Whenever news breaks that contains even the slightest hint of racism, Al Sharpton – host of MSNBC's PoliticsNation weekday program as well as a civil rights activist -- jumps at the chance to obtain free publicity and makes outrageous demands.
That's going to be the case on Saturday, when Sharpton will hold a vigil on the main street running through Fort Hamilton in Brooklyn, New York, which is named "General Lee Avenue” after the commander of the Confederate Army of Northern Virginia during the Civil War.
According to an article by Hunter Walker on the BusinessInsider.com website, minister Kirsten John Foy -- northeast regional director of Sharpton's National Action Network (NAN) -- held a press conference in front of the base on Thursday.

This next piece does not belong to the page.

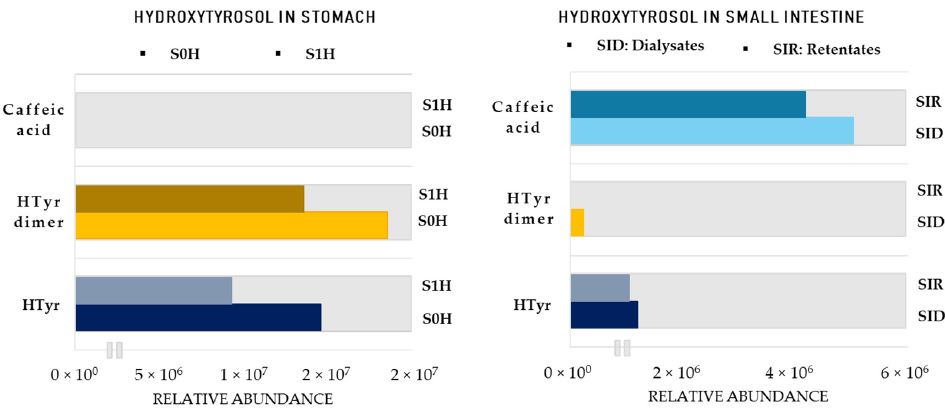
Figure 7. Area of HTyr metabolites in the stomach and small intestine. S0H : stomach T = 0 h; S1H : stomach T = 1 h; SIR : small intestine retentates, T = 1.5 h; SID : small intestine dialysates, T = 1.5 h. HTyr dimer : Htyr26 .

Foy said it is "unacceptable" that the main street running through the base is named after the Confederate general, especially since the installation is often referred to as the "face of the United States Army in New York."

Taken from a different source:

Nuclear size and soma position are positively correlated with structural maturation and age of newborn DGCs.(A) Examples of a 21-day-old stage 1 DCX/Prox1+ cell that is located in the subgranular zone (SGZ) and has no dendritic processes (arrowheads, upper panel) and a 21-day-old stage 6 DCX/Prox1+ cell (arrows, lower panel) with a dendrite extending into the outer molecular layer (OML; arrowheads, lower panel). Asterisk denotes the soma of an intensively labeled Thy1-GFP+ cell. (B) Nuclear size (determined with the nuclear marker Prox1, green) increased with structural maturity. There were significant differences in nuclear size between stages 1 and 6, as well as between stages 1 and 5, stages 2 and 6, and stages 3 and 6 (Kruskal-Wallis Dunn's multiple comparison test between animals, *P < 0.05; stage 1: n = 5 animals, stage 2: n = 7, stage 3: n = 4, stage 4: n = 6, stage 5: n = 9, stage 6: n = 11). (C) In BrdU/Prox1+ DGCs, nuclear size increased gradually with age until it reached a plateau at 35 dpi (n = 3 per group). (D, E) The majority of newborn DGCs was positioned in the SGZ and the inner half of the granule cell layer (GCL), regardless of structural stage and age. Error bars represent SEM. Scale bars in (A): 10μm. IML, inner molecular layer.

He stated that the name offends him “as a New Yorker, as an American, and as a person of good conscience."
Walker wrote: “The street is about a half-mile long. ... Lee served at Fort Hamilton in the 19th century before he left the U.S. Army. He went on to lead the Confederate troops” during the internal conflict in the 1860s.
“The June 17 shooting at a historically black church in Charleston, South Carolina, that left nine people dead has reignited a nationwide debate over Confederate symbols on public lands,” the reporter noted.
Dylann Roof, the alleged shooter, has been linked to a website that features a racist manifesto and photos of him posing with Confederate imagery.
In addition to calling for General Lee Avenue to be renamed, Foy said the NAN is pushing for the military to change the names of the 10 bases that honor Confederate figures. "Military bases are on federally owned land that is outside of local jurisdiction.”
We will be presenting an official letter to the commander of this base and then sending it up the chain, asking that they remove all the remnants of the Confederacy.
Taxpayer dollars are supporting a U.S. military that honors the Confederacy.
“Rep. Hakeem Jeffries (D-N.Y.), who represents a congressional district adjacent to the base, has also called for General Lee Avenue to be renamed,” Walker noted. “However, Rep. Dan Donovan (R-N.Y.) has not responded to requests for comment from Business Insider about the issue.”
Foy said Donovan's silence was "deafening." Before being elected to Congress earlier this year., he was the district attorney in Staten Island and was widely criticized for declining to indict the police officers who were involved in the choke-hold death of Eric Garner, which led to protests across the country.
The NAN spokesman added that Donovan's lack of response is “not surprising. "This is the same individual who didn't think Eric Garner deserved justice."
"We're not equating this painting with the Confederate flag that's represented in some of the Southern states in their flags and on their public lands," Foy explained. "But we are saying that this rises to the occasion of a robust public debate. Does this flag belong in our state capitol here in the state of New York?"
“The mural, which depicts wars New York has been involved in, includes a flag with the Confederate stars and bars that is encircled by a wreath.” Foy said “the presence of the wreath means the Confederate flag is being 'memorialized' on the mural.
After Foy's remarks, Walker stated, a reporter “asked whether the fight over Confederate symbols and names might be distracting from more pressing civil rights issues."
"We can walk and chew gum at the same time," Foy said. “We can fight injustices on all fronts. We have to fight this battle from top to bottom, legislatively and symbolically."
“The Army has released statements indicating it has no intention of changing any base names,” Walker stated. A reporter for Business Insider asked Foy “whether NAN would push president Barack Obama or any of the 2016 candidates to take action to rename the bases.”
"We've got to look for the future. The president has done a yeoman's job in moving the U.S. military into the 21st century," Foy said. “He can't do it all in eight years.”
Nevertheless, “There is another president on the way and, whoever the president is, they've got to make it known to us what their position is on the state of the Confederacy in 2015."
It's odd that an organization claiming to “look for the future” is using many of its resources to eliminate the symbol of something that was used in an unsuccessful war 150 years ago.